Enigma gets funding for flu diagnostics

10 Oct 2007 | News

Development grant

Enigma Diagnostics Ltd, a spin-out from the UK’s defence technology laboratory, has been awarded €3 million from Framework Programme 7 to develop and validate a fully automated, low-cost system that can diagnose flu infections rapidly.

The money is awarded to the Ranger consortium, which is coordinated by Enigma, and includes Applied Biosystems, Sagentia, Tico Europe, Bruhn Newtech Group, Bioplastics BV and PERA, which will contribute to the development of the instrument and assays. The consortium also includes the Health Protection Agency, the UK’s national reference laboratory for influenza diagnostics, and the Queen Sirikit National Institute of Child Health, where the system will be evaluated and validated.
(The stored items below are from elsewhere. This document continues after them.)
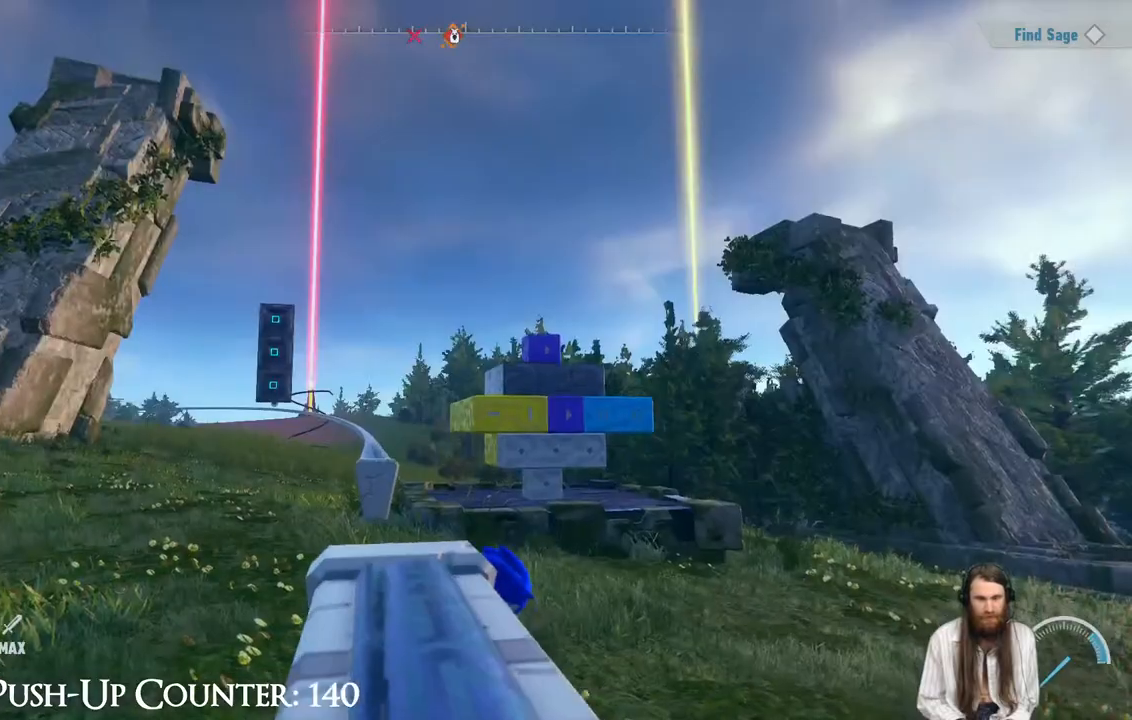
{"buttons": [], "left_stick": "center", "right_stick": "center", "events": [[300, "right_stick", "left"], [417, "right_stick", "center"]]}
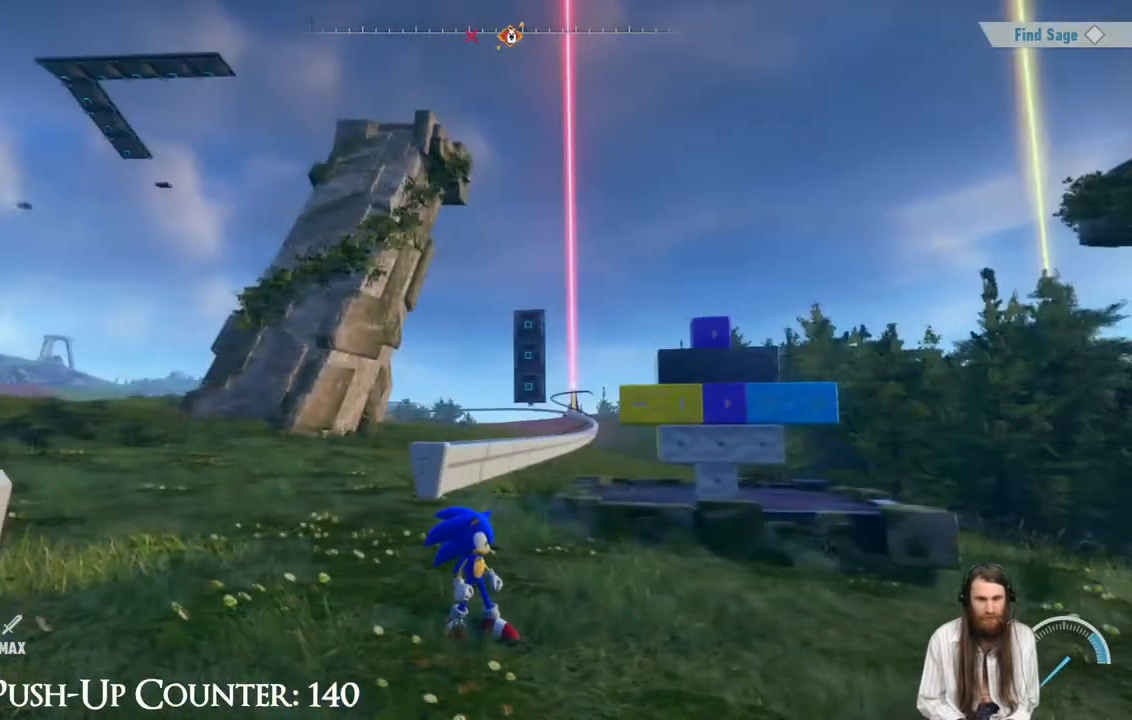
{"buttons": ["R2"], "left_stick": "up", "right_stick": "center", "events": [[50, "right_stick", "down-left"], [67, "left_stick", "up"], [100, "right_stick", "center"], [350, "right_stick", "down-right"], [417, "right_stick", "center"], [467, "R2", "down"]]}
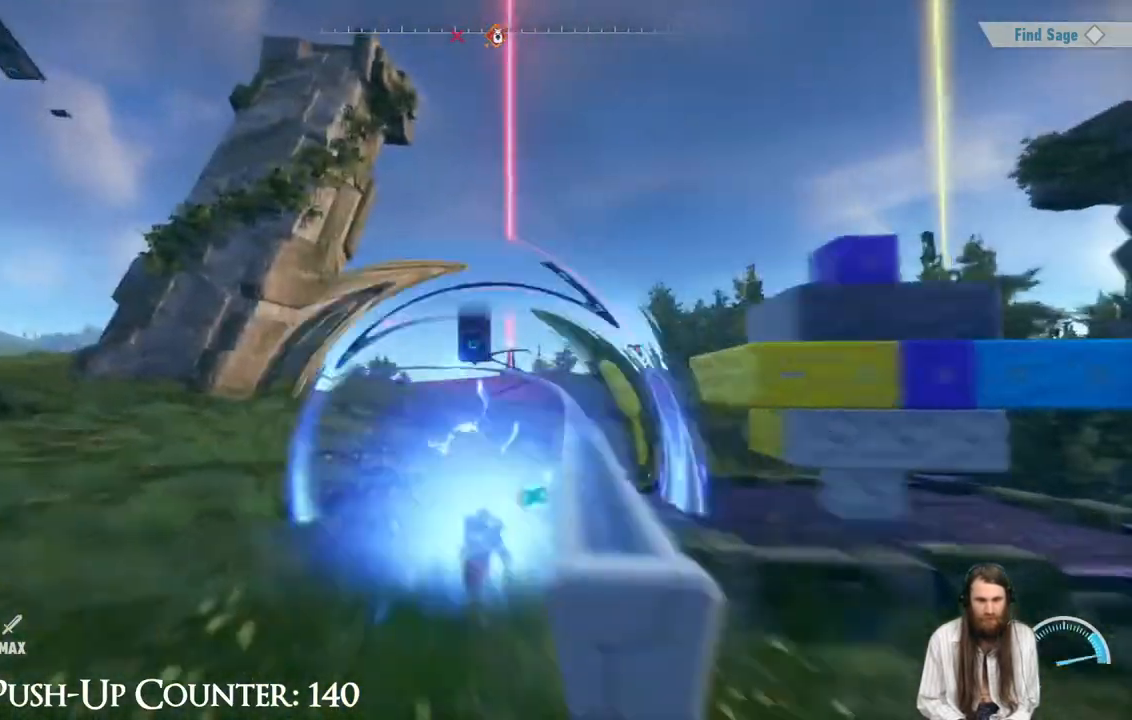
{"buttons": ["R2"], "left_stick": "up", "right_stick": "center", "events": []}
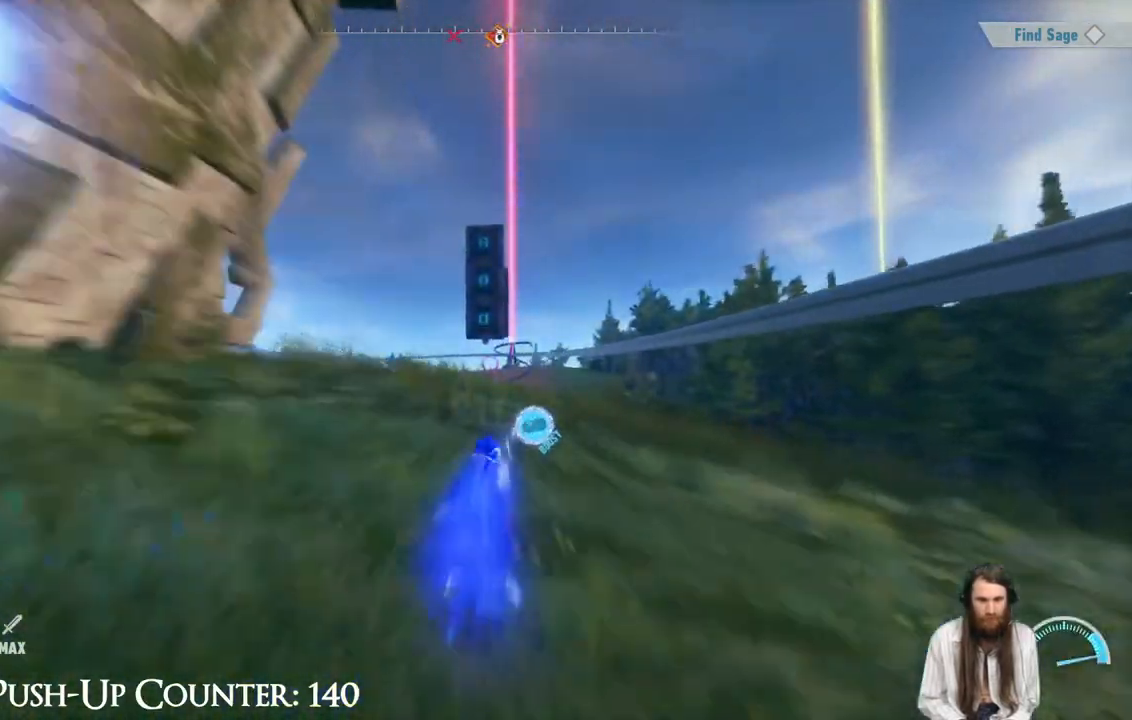
{"buttons": ["R2"], "left_stick": "up", "right_stick": "center", "events": []}
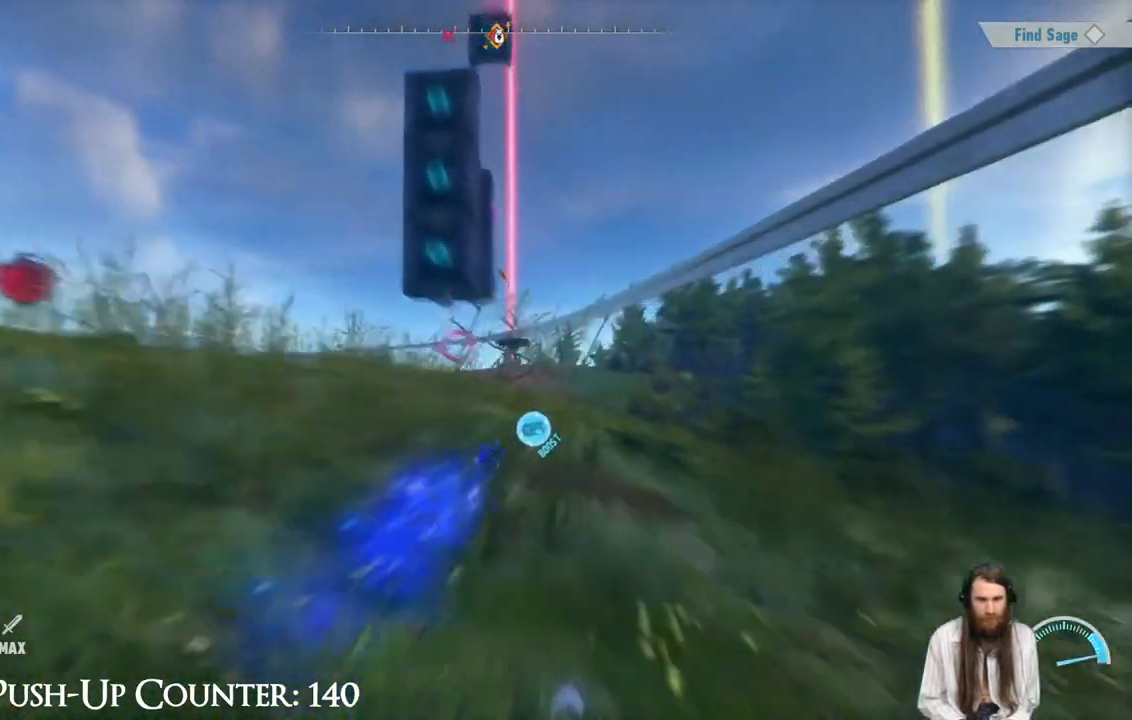
{"buttons": ["R2"], "left_stick": "up", "right_stick": "center", "events": []}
The system will be based on Enigma’s fully automated technology, which integrates sample preparation with real-time polymerase chain reaction (PCR) to detect viral RNA. The simple-to-use, portable system will provide rapid results direct to the user.

By providing laboratory standard, high specificity and sensitivity, PCR results in a decentralised setting, the system will speed up the diagnosis of early stage viral infections and the surveillance of disease outbreaks.

Enigma is also separately developing real-time PCR-based diagnostics systems targeting chlamydia, gonorrhoea and other sexually transmitted infections.

John McKinley, Chairman of Enigma, said, “The award of this grant and the strength of our consortium partners is a great endorsement of Enigma’s technology. It is also a strategically important milestone for the company as it demonstrates the utility of real time PCR in an extremely challenging area of diagnosis. We are confident we will be able to deliver a system that rapidly and simply delivers laboratory quality results at the point of care.”

Enigma has an exclusive licence from the Defence Science Technology Laboratory to a portfolio of patents which represent over 15 years of UK Ministry of Defence funded research.